Data extract:
━━━━━━━━━━━━━━━━
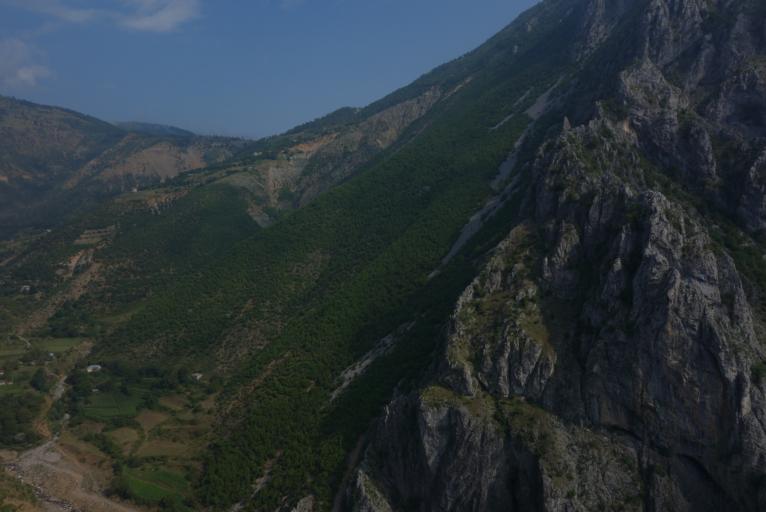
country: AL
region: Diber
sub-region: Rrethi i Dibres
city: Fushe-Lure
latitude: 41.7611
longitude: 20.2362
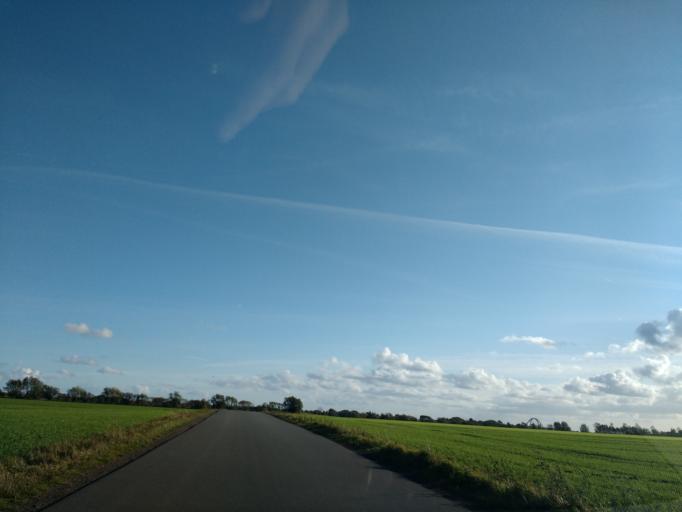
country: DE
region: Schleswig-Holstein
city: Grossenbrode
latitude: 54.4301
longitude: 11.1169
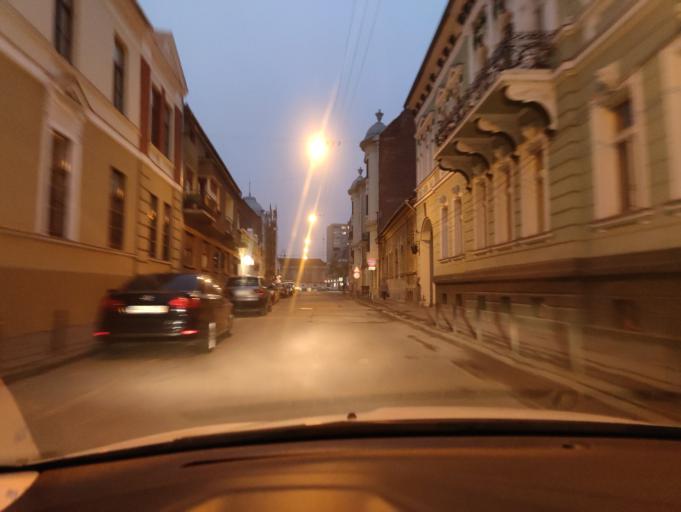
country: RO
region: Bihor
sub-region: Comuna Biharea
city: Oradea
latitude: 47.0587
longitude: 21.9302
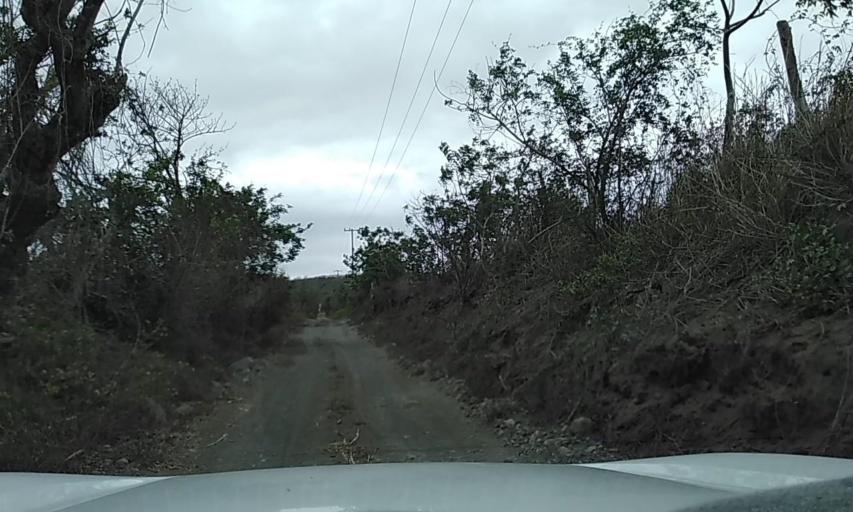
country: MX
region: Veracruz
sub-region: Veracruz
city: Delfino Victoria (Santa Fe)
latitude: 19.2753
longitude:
━━━━━━━━━━━━━━━━
Given request:
Extract every line of the data above verbatim, omitting the picture lines.

Written reply:
country: AL
region: Diber
sub-region: Rrethi i Dibres
city: Fushe-Lure
latitude: 41.7611
longitude: 20.2362
country: DE
region: Schleswig-Holstein
city: Grossenbrode
latitude: 54.4301
longitude: 11.1169
country: RO
region: Bihor
sub-region: Comuna Biharea
city: Oradea
latitude: 47.0587
longitude: 21.9302
country: MX
region: Veracruz
sub-region: Veracruz
city: Delfino Victoria (Santa Fe)
latitude: 19.2753
longitude:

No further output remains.